Text extract ->
BRUSSELS — Russia's envoy to NATO said Friday that the alliance's war effort in Libya marks a major strategic shift to focusing on securing oil and gas supplies for the West.

The envoy, Dmitry Rogozin, described NATO's intervention in Libya as legitimate because it was aimed at protecting civilians, but he said Russia believes that the underlying reason was access to Libyan oil.

"For Russia, NATO's operation in Libya indicated that the major interests of the alliance now lie not in Europe's East — where its adversaries the Warsaw Pact and the Soviet Union used to be — but in oil-rich lands of Northern Africa and the Middle East," Rogozin said in an e-mail.

Moscow was critical of NATO's bombing campaign, saying the unrelenting airstrikes overstepped the limited UN Security Council resolution that authorized the defense of the civilian population.

NATO says it is fully complying with the UN mandate, and that forces loyal to Moammar Gadhafi still pose a threat to Libya's civilians. The alliance also has rejected criticism from Russia, China and the African Union, which tried to get the warring sides in Libya to end the bloodshed through a negotiated settlement.

NATO Secretary-General Anders Fogh Rasmussen, asked about Rogozin's comments after a Paris meeting with French President Nicolas Sarkozy, insisted that the alliance did not stray from its UN authorization.

"We carried out our operations in Libya strictly in conformity with the United Nations mandate, which is to say we've carried them [the airstrikes] out to protect the civilian population in Libya — no more, no less," he said.

Alliance warplanes have flown more than 20,000 sorties, including about 8,000 strike missions against Gadhafi's forces.

Despite its reservations, Russia gave a boost to Thursday's international conference in Paris on Libya's future by recognizing the opposition movement as the country's interim leadership. Russia's envoy to the talks said Russia wants to defend its economic interests in Libya.

But Rogozin noted that Moscow would not allow any UN resolution condemning human rights violations in Syria because of fears that it could provide the pretext for an all-out Western military onslaught on that country akin to the bombing campaign against Libya, now in its sixth month.

Rogozin said the Arab Spring is shaking the Muslim world and replacing longtime dictators with "new powers who support radical Islamic politics."

"This is why the intervention of the Western countries into the situation in the Middle East in order to get the hydrocarbons is assessed as a very risky gamble, almost as dangerous as a stroll through a minefield," he said.

A Libyan official said Friday that five foreign oil and gas companies have returned to Libya to resuscitate production choked off by civil war and sanctions. Aref Ali Nayed, a member of the Libyan interim government's so-called stabilization team, named Italy's Eni as one of the companies but said he could not provide the names of the other four.

Set problem A -> From the Libya article, list every person named in it.
Set problem B ->
Answer these questions using the Libya article:
(i) How many sorties have alliance warplanes flown?
(ii) Which company did Aref Ali Nayed name as one of the five that returned to Libya?
(iii) In which city did Rasmussen meet Nicolas Sarkozy?
Set problem C -> Rewrite the paragraph of the Libya article that begins "NATO says it is fully complying" as a short bulleted list that keeps its main facts.

Record excerpts ->
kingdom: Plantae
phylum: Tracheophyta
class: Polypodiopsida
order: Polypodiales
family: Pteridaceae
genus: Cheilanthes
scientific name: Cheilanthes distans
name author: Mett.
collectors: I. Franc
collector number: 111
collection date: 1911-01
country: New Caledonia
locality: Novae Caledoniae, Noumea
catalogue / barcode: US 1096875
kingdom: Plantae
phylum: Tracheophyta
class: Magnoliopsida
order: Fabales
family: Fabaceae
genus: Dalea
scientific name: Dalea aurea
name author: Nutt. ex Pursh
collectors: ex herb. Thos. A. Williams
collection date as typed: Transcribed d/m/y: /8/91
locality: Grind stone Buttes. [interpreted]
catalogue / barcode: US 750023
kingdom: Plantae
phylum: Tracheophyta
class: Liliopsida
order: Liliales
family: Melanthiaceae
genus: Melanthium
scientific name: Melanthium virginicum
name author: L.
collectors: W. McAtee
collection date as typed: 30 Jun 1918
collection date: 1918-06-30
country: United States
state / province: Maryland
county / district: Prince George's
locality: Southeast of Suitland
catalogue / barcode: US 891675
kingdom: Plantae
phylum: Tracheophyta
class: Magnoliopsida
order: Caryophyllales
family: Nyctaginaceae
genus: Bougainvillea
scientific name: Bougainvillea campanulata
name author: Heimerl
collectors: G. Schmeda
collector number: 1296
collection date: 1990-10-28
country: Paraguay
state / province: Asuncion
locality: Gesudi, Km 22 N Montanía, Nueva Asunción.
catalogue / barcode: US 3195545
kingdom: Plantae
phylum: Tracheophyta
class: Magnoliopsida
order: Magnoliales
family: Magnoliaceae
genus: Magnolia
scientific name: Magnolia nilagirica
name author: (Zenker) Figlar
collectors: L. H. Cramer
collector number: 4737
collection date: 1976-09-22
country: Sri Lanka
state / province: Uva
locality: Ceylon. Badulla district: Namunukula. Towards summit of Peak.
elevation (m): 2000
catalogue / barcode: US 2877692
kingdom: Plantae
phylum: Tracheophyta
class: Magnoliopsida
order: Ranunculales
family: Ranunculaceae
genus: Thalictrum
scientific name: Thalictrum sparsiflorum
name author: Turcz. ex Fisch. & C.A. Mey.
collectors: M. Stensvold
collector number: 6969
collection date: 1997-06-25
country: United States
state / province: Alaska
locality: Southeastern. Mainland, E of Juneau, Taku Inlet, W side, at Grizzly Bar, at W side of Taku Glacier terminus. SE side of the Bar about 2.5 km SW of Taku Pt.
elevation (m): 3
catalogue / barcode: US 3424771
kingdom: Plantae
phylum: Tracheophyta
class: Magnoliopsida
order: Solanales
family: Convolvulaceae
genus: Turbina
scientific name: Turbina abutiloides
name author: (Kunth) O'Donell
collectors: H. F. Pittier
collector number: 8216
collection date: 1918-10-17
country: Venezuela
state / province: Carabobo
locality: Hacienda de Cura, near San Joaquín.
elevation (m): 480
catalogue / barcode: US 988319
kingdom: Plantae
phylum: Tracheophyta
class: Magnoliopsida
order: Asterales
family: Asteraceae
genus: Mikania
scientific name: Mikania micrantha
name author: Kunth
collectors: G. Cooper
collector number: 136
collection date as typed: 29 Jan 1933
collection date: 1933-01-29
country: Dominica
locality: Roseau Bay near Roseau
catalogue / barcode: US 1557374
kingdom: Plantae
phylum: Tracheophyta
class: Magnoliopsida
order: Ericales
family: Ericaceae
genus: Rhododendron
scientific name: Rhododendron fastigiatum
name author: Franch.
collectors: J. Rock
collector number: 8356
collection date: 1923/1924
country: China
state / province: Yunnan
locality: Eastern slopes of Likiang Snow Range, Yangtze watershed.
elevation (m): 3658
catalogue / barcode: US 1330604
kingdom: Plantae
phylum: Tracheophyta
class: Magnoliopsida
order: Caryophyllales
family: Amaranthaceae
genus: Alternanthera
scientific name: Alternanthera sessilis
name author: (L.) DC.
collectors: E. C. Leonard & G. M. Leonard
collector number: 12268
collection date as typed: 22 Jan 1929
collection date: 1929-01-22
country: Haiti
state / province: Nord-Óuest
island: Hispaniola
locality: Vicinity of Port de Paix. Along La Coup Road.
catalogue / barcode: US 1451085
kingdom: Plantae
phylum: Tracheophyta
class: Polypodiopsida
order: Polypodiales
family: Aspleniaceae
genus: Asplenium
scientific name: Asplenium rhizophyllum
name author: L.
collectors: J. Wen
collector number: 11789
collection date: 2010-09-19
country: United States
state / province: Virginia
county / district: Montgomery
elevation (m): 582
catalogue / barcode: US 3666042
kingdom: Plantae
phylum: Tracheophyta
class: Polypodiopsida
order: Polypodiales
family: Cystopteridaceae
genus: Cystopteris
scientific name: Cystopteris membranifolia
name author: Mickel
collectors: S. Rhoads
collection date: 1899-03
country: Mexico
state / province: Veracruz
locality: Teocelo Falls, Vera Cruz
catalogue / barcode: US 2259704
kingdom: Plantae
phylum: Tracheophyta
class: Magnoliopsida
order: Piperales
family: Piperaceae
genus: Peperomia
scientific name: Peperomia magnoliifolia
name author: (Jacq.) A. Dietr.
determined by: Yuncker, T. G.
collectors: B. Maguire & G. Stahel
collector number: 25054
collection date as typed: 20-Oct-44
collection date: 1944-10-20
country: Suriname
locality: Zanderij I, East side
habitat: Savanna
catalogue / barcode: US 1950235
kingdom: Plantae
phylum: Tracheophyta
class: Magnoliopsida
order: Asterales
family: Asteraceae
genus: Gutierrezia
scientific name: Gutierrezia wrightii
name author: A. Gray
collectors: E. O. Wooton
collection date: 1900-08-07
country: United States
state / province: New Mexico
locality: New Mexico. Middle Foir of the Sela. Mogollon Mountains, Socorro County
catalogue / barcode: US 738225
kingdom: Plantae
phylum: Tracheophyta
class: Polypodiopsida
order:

Written solution A -> Dmitry Rogozin, Moammar Gadhafi, Anders Fogh Rasmussen, Nicolas Sarkozy, Aref Ali Nayed

Written solution B ->
(i) More than 20,000, including about 8,000 strike missions against Gadhafi's forces.
(ii) Italy's Eni.
(iii) Paris.

Written solution C ->
- NATO says it is fully complying with the UN mandate.
- It says forces loyal to Moammar Gadhafi still threaten Libya's civilians.
- It has rejected criticism from Russia, China and the African Union.
- Those critics had tried to end the bloodshed in Libya through a negotiated settlement.